Nothing but the lines below from the one holding "qualité détermine la perception globale du" up to and including the one holding "ein aktueller Strompreis" should be copied, exactly and without pictures.
[Data supplied Boundary: Start]
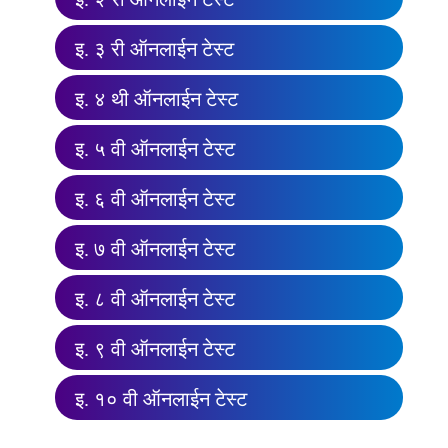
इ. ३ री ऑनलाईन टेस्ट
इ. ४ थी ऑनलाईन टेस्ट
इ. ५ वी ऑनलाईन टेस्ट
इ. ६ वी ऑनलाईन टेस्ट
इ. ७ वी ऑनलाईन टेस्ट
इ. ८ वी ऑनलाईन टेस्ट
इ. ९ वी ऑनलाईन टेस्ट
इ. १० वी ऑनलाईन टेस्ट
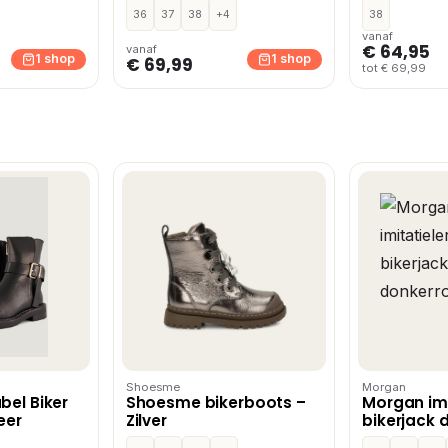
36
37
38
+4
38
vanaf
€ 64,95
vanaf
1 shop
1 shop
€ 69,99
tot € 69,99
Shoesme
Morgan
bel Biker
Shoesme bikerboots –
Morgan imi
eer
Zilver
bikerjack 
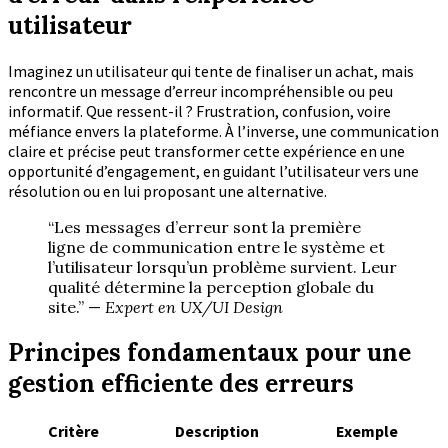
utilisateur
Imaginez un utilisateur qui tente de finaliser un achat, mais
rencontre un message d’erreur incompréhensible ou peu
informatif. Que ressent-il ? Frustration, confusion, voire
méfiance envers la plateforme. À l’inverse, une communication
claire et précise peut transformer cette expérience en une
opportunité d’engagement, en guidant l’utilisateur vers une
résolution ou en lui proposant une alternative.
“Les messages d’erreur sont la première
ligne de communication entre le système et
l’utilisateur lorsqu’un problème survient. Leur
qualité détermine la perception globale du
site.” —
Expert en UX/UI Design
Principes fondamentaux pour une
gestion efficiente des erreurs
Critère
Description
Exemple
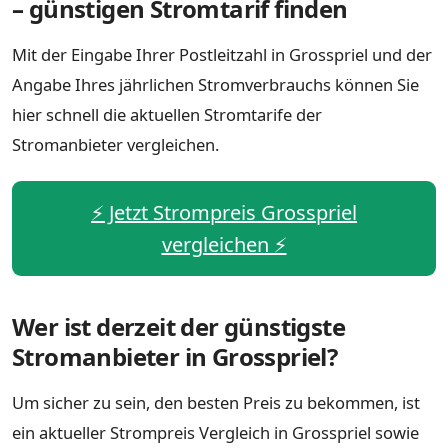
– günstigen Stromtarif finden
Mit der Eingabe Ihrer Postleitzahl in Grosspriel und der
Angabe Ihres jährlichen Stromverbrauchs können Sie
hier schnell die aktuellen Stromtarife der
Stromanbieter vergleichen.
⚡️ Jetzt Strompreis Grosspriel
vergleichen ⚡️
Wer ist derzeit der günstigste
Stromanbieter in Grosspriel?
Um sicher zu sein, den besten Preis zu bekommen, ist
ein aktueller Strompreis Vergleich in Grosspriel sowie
[Data supplied Boundary: End]
[Data supplied Boundary: Start]
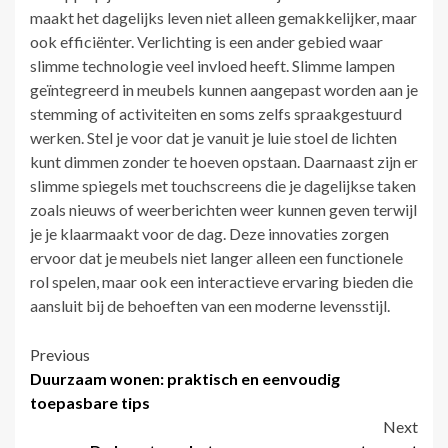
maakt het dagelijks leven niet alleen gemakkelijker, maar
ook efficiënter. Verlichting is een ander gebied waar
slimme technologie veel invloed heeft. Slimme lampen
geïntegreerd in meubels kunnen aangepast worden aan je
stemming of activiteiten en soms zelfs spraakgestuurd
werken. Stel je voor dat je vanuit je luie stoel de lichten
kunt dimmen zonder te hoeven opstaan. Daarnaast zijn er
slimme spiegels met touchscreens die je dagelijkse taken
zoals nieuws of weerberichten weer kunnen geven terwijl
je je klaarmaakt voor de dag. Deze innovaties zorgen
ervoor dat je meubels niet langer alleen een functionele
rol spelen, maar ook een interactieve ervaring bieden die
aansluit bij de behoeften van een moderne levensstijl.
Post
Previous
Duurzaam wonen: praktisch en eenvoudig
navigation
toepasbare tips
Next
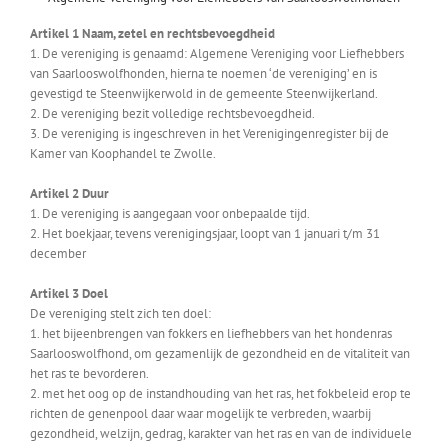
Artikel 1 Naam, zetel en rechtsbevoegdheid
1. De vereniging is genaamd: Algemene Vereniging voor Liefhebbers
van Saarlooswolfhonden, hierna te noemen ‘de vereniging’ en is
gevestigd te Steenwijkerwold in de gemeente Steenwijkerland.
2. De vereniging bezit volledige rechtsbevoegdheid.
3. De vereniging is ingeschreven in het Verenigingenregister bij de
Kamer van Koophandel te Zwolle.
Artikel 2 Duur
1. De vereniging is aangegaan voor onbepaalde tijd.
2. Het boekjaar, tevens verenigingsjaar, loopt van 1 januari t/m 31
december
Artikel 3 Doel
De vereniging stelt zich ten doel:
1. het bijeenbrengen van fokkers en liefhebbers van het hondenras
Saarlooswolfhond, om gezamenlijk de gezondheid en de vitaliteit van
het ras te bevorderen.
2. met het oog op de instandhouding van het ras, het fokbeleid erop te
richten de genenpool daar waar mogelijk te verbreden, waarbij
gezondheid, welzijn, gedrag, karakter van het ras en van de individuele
[Data supplied Boundary: End]
## Exercise solution
qualité détermine la perception globale du
site.” —
Expert en UX/UI Design
Principes fondamentaux pour une
gestion efficiente des erreurs
Critère
Description
Exemple
– günstigen Stromtarif finden
Mit der Eingabe Ihrer Postleitzahl in Grosspriel und der
Angabe Ihres jährlichen Stromverbrauchs können Sie
hier schnell die aktuellen Stromtarife der
Stromanbieter vergleichen.
⚡️ Jetzt Strompreis Grosspriel
vergleichen ⚡️
Wer ist derzeit der günstigste
Stromanbieter in Grosspriel?
Um sicher zu sein, den besten Preis zu bekommen, ist
ein aktueller Strompreis Vergleich in Grosspriel sowie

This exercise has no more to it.